Washington exige une participation « sur un pied d’égalité » de Taïwan au sommet de l’APEC organisé par la Chine (AP)
Washington exige une participation « sur un pied d’égalité » de Taïwan au sommet de l’APEC organisé par la Chine (AP)

Les États-Unis ont affirmé mercredi que Taïwan devait pouvoir participer pleinement et sur un pied d’égalité au prochain sommet de la Coopération économique Asie-Pacifique (APEC), que la Chine accueillera l’an prochain à Shenzhen. Cette déclaration intervient après que Taipei a dénoncé les « nombreuses conditions » imposées par Pékin à sa participation.

L’APEC, qui regroupe 21 économies de la région Asie-Pacifique, est l’un des rares forums internationaux auxquels Taïwan participe encore sous le nom de « Taipei chinois ». La tenue du sommet en Chine, prévue pour novembre 2026, s’annonce particulièrement sensible dans un contexte de tensions croissantes entre les deux rives du détroit.

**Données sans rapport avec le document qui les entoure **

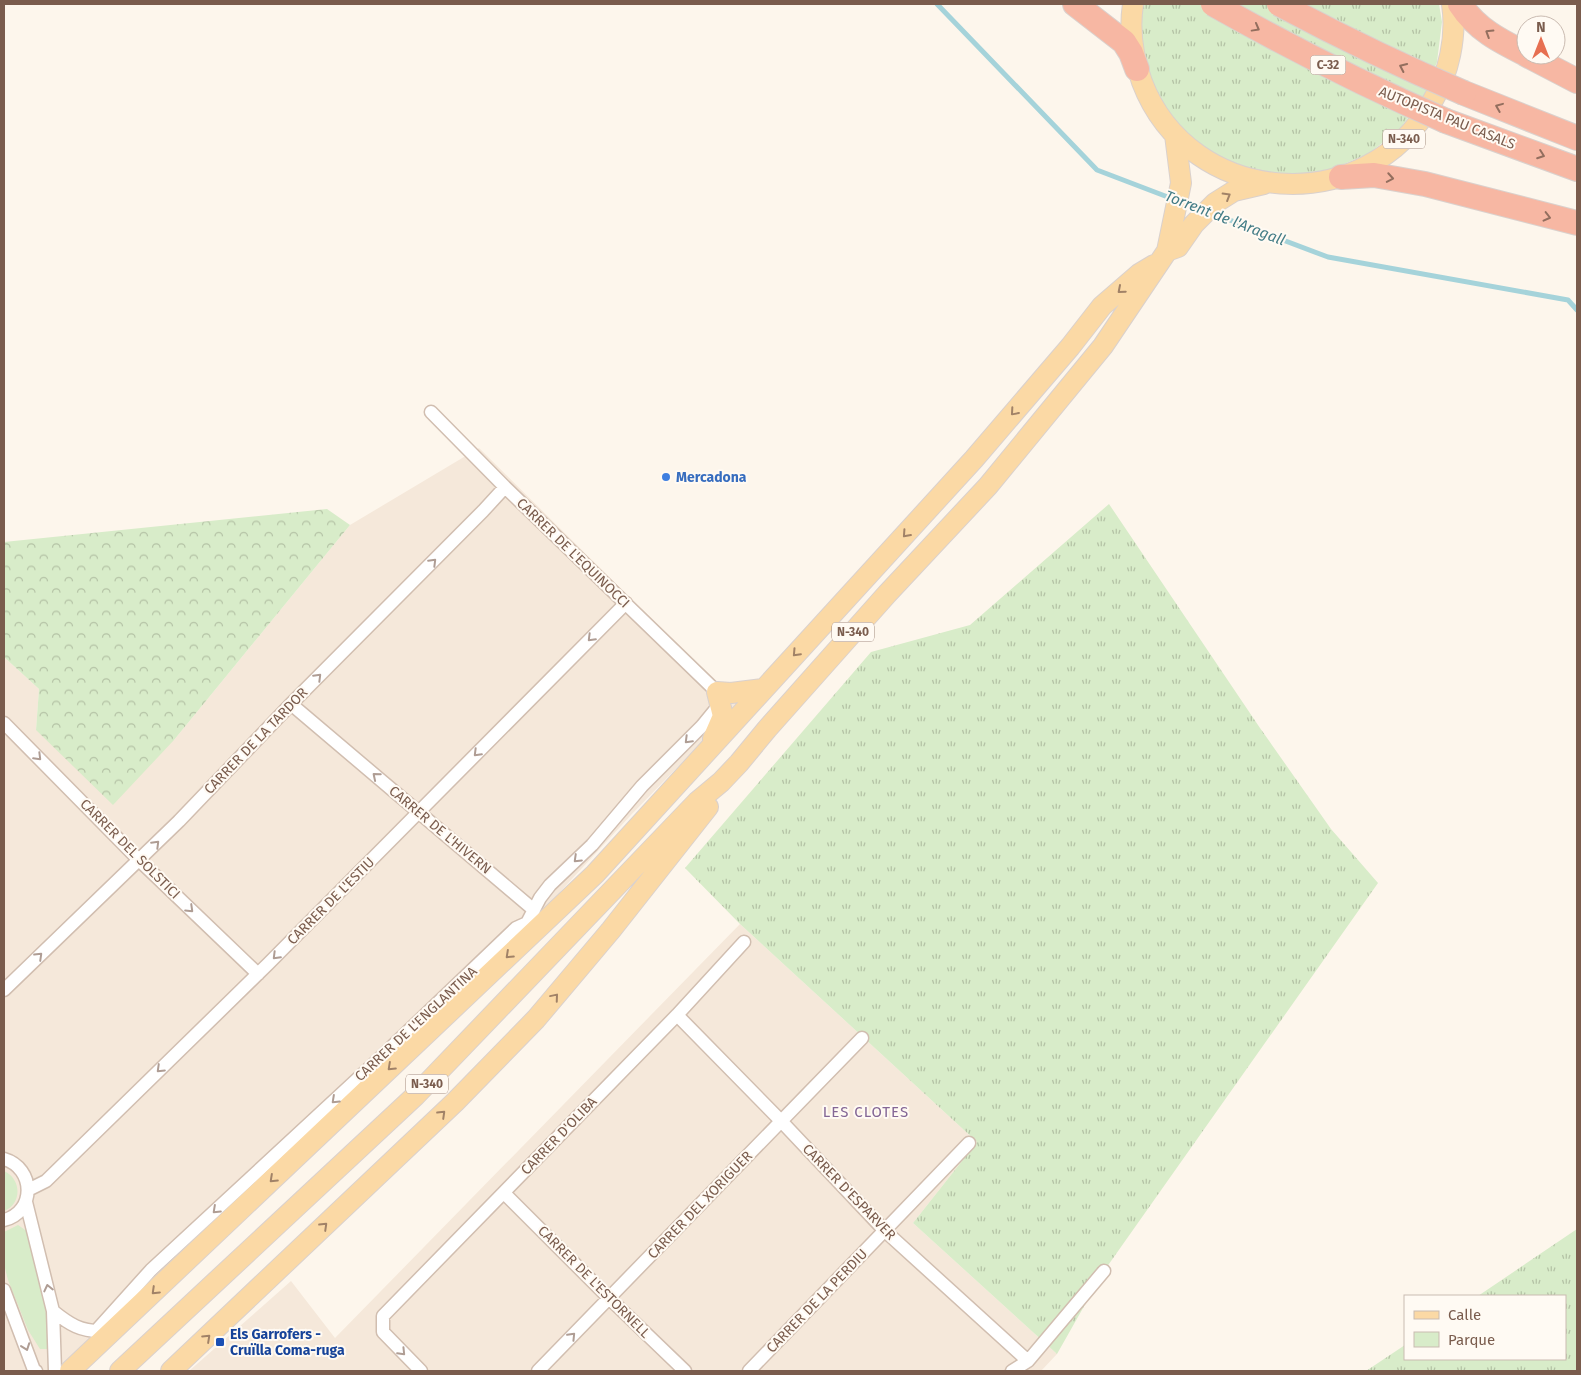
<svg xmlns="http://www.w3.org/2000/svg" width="1581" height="1375" font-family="'Fira Sans',sans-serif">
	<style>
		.residential { fill: #f5e8da }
		.grass { fill: url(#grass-tufts) }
		.forest { fill: url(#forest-crowns) }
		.green { fill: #d8ecc9 }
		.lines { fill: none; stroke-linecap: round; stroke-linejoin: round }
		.stream { stroke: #a5d3da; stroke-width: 5 }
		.minor-casing { stroke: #d1beb0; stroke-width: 15 }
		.primary-casing { stroke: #dad1cd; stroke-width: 22 }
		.motorway-casing { stroke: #dad1cd; stroke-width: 26 }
		.minor { stroke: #fff; stroke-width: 12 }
		.primary { stroke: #fbd9a5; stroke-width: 20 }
		.motorway { stroke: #f7b7a3; stroke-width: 24 }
		.motorway-bridge-casing { stroke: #dad1cd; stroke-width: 26; stroke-linecap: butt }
		.motorway-bridge { stroke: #f7b7a3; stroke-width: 24 }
		.oneway { stroke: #936e5e }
		.oneway2 { stroke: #a18267 }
		.oneway3 { stroke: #af9d94 }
		.shop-dot { fill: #3f7fe0; stroke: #fffaf3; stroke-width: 2 }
		.transit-dot { fill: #1a4fb4; stroke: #fffaf3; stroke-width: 2 }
		.labels { text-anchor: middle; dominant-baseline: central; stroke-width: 4; stroke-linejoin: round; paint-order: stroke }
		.shield { fill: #fffaf3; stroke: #a28b7f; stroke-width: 1 }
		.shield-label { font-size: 12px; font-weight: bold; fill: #7a5c4d }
		.street-label { font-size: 14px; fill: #7a5c4d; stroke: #fffaf3 }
		.shop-label { font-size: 14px; font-weight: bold; fill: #366cbe; stroke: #fffaf3; text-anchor: start }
		.transit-label { font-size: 14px; font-weight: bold; fill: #164399; stroke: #fffaf3; text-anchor: start }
		.water-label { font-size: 15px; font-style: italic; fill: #437c86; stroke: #fffaf3 }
		.neighbourhood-label { font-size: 15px; letter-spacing: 1px; fill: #846695; stroke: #fffaf3 }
	</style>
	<defs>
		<pattern id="grass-tufts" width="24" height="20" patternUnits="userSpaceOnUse" patternTransform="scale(1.25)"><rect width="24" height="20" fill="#d8ecc9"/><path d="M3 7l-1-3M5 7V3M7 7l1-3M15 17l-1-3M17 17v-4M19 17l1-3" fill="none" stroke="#b4c2a5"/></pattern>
		<pattern id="forest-crowns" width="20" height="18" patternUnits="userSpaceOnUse" patternTransform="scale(1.25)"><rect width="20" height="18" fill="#d8ecc9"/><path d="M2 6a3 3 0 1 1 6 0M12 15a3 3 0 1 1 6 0" fill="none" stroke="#b4c2a5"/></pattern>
	</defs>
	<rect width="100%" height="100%" fill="#fdf6ec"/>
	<path class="residential" d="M479 448 738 705 631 815 499 958 63 1371H4V657L39 689 36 730 174 740 350 525Z
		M740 924 977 1142 913 1223 1057 1354 1041 1371H189L291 1281 335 1338Z"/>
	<path class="grass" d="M1142 4H1439L1442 22 1437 62 1423 98 1399 130 1368 154 1332 169 1293 175 1253 170 1217 156 1185 132 1161 101 1145 65 1140 26Z
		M1109 504 1260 728 1331 829 1378 883 1104 1271 1057 1354 913 1223 977 1142 740 924 685 868 871 652 970 625Z
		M1577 1229V1371H1366L1405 1345V1359H1565V1296H1478Z"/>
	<path class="forest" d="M327 509 350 525 174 740 113 805 36 730 39 689 4 657V542Z"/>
	<path class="green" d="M4 1171C22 1179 22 1204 4 1211Z
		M18 1225 31 1234 51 1340 48 1349H40L28 1330 8 1280 4 1264V1232Z"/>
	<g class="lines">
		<path class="stream" d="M937 4 1097 170 1173 199
			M1181 202 1201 209
			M1211 213 1328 257 1568 300 1577 310"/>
		<g class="minor-casing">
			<path id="minor" d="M431 412 505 487 717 692
				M291 704 534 910
				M4 723 139 860 258 974
				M4 990 179 821 291 704 483 511 505 487
				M677 1015 782 1122 885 1231 1028 1361
				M4 1159C35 1168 36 1212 4 1220
				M28 1190 46 1181 268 964 626 603
				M504 1193 609 1298 685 1371
				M26 1202 53 1311 55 1371
				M4 1290 34 1370 36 1371
				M53 1311C69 1324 81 1332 103 1331
				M96 1331 151 1270 378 1060 516 928 527 923 540 898 550 885 592 845 642 786 702 726 720 704
				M421 1371 383 1332V1316L677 1015 744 942
				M538 1371 862 1038
				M749 1371 969 1143
				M1012 1371 1028 1361 1104 1271"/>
		</g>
		<g class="primary-casing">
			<path id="primary" d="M1133 4C1129 30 1133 57 1142 82 1190 208 1367 220 1432 102 1449 73 1457 37 1452 4
				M1167 251 1178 247 1194 224 1215 203 1234 191 1264 184
				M713 739 723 716 717 692 731 693 763 689
				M70 1371 595 874 974 459 1070 347 1102 306 1139 274 1154 265
				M120 1371 415 1096 697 802 721 782 739 763 767 729 887 594 988 486 1103 346 1167 251 1181 183 1175 135
				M171 1371 455 1102 536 1019 611 930 708 807"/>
		</g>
		<g class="motorway-casing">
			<path id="motorway" d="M1075 4 1124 42 1131 53 1137 69
				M1460 4C1476 29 1500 41 1526 54
				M1527 55 1577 81
				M1464 93 1577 138
				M1446 121 1577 169
				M1341 177 1374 175 1425 184 1577 223"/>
		</g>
		<use href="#minor" class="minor"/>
		<use href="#primary" class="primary"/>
		<use href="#motorway" class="motorway"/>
		<g class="motorway-bridge-casing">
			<path id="motorway-bridge" d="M1213 4C1289 47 1366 86 1446 121
				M1279 4C1339 36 1401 66 1464 93"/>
		</g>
		<use href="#motorway-bridge" class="motorway-bridge"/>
	</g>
	<defs><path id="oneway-chevron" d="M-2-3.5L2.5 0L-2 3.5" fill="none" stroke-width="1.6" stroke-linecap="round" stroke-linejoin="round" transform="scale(1.25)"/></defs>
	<g class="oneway">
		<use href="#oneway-chevron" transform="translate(1256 28) rotate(29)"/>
		<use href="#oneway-chevron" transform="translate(1489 33) rotate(-148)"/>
		<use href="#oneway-chevron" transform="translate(1403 67) rotate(-155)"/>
		<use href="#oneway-chevron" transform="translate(1499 107) rotate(-158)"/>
		<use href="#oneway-chevron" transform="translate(1541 155) rotate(20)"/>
		<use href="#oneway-chevron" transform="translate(1390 178) rotate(10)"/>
		<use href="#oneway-chevron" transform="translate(1547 217) rotate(14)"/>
	</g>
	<g class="oneway2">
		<use href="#oneway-chevron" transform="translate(1227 196) rotate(-31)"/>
		<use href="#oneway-chevron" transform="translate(1121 290) rotate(139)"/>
		<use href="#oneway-chevron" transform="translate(1014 412) rotate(131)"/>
		<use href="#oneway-chevron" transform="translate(906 534) rotate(132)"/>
		<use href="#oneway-chevron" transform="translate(796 653) rotate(133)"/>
		<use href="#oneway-chevron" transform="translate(509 955) rotate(137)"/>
		<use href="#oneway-chevron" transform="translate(555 997) rotate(-50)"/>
		<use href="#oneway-chevron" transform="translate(391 1067) rotate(137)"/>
		<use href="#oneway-chevron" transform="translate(442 1114) rotate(-44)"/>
		<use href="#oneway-chevron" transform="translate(273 1179) rotate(137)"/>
		<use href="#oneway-chevron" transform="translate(324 1226) rotate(-44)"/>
		<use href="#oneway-chevron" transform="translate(155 1291) rotate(136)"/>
		<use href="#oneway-chevron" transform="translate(207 1338) rotate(-43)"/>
	</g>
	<g class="oneway3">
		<use href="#oneway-chevron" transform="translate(433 562) rotate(-45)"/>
		<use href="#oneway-chevron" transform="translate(591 638) rotate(135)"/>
		<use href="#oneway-chevron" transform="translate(318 677) rotate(-45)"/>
		<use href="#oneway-chevron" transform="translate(688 740) rotate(135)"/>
		<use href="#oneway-chevron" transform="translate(477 753) rotate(135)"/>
		<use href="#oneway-chevron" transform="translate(38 757) rotate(45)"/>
		<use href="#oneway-chevron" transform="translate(376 776) rotate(-140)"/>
		<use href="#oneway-chevron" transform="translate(156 844) rotate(-45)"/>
		<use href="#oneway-chevron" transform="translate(577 859) rotate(136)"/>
		<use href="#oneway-chevron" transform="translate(190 909) rotate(44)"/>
		<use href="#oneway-chevron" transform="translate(39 956) rotate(-44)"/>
		<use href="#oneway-chevron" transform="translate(276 956) rotate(135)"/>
		<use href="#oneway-chevron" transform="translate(160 1069) rotate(136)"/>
		<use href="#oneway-chevron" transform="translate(335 1100) rotate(137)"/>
		<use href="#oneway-chevron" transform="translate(216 1210) rotate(137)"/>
		<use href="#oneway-chevron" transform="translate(48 1288) rotate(-103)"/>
		<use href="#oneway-chevron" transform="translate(572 1336) rotate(-46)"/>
		<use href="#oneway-chevron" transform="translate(26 1347) rotate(70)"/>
		<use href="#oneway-chevron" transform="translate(402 1352) rotate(46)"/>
	</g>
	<circle class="shop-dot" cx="666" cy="477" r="5"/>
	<rect class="transit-dot" x="215" y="1337" width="10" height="10" rx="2.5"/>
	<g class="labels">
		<g class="shield">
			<rect x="1310.5" y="55.5" width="35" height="19" rx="4"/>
			<rect x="1383" y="129.5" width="42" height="19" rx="4"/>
			<rect x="832" y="622.5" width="42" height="19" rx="4"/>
			<rect x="406" y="1074.5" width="42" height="19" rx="4"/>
		</g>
		<g class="shield-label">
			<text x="1328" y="65">C-32</text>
			<text x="1404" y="139">N-340</text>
			<text x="853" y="632">N-340</text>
			<text x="427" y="1084">N-340</text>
		</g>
		<g class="street-label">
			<text transform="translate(1447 118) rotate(22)">AUTOPISTA PAU CASALS</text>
			<text transform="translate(573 553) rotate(44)">CARRER DE L'EQUINOCCI</text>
			<text transform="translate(256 741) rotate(-46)">CARRER DE LA TARDOR</text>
			<text transform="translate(440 830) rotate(40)">CARRER DE L'HIVERN</text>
			<text transform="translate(130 849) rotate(45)">CARRER DEL SOLSTICI</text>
			<text transform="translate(331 901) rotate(-45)">CARRER DE L'ESTIU</text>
			<text transform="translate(416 1024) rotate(-43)">CARRER DE L'ENGLANTINA</text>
			<text transform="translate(559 1136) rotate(-46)">CARRER D'OLIBA</text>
			<text transform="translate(849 1192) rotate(46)">CARRER D'ESPARVER</text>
			<text transform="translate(700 1205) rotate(-46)">CARRER DEL XORIGUER</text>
			<text transform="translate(594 1282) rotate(45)">CARRER DE L'ESTORNELL</text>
			<text transform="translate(817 1301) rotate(-46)">CARRER DE LA PERDIU</text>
		</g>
		<g class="shop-label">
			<text x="676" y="477">Mercadona</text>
		</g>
		<g class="transit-label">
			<text x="230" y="1334">Els Garrofers -<tspan x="230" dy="16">Cruïlla Coma-ruga</tspan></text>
		</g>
		<g class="water-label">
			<text transform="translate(1225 218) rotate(21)">Torrent de l'Aragall</text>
		</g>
		<g class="neighbourhood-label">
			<text x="866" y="1112">LES CLOTES</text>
		</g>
	</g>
	<rect width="1581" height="1375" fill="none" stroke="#7a5c4d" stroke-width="10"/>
	<rect x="1404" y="1295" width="162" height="65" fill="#fffaf3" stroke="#cabbb1"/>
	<rect x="1414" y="1311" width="25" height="8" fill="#fbd9a5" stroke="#cabbb1"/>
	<text x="1448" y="1320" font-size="15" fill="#7a5c4d">Calle</text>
	<rect x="1414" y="1332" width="25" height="15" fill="#d8ecc9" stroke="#cabbb1"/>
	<text x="1448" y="1345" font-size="15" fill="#7a5c4d">Parque</text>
	<g transform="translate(1541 40)"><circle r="24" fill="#fffaf3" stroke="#cabbb1"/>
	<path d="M0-4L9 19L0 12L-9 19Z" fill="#e76f51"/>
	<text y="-8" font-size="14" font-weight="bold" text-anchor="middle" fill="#7a5c4d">N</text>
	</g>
</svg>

Le ministère chinois des Affaires étrangères a rappelé que la participation de Taïwan devait se conformer au principe d’« une seule Chine », selon lequel l’île et le continent appartiennent à un même pays. Une position rejetée fermement par Taipei, qui insiste sur son autonomie politique et sur le fait que Pékin n’a aucun droit de parler en son nom.

Un porte-parole du Département d’État américain a déclaré que tous les membres de l’APEC s’étaient mis d’accord l’année dernière pour que la Chine accueille le sommet de 2026, et que cet engagement s’accompagnait d’une obligation de garantir la participation égalitaire de chaque membre.

« Les États-Unis insistent pour que toutes les économies de l’APEC, y compris Taïwan, participent pleinement à tous les événements conformément aux règles et pratiques établies », a précisé le porte-parole, ajoutant que Washington ferait pression sur Pékin pour assurer la sécurité de tous les participants.

Taïwan, qui ne peut envoyer son président aux sommets de l’APEC afin d’éviter les tensions diplomatiques, avait déjà boycotté la réunion de 2001 en Chine à la suite d’un désaccord sur la composition de sa délégation.

Lors de la dernière édition organisée par Pékin, en 2014, les relations entre la Chine et Taïwan étaient nettement plus apaisées sous la présidence de Ma Ying-jeou, qui avait alors signé plusieurs accords économiques et touristiques historiques avec le continent.

Mais depuis l’arrivée au pouvoir du Parti démocrate progressiste à Taipei, la Chine a intensifié sa pression militaire et diplomatique, réduisant considérablement l’espace international de l’île.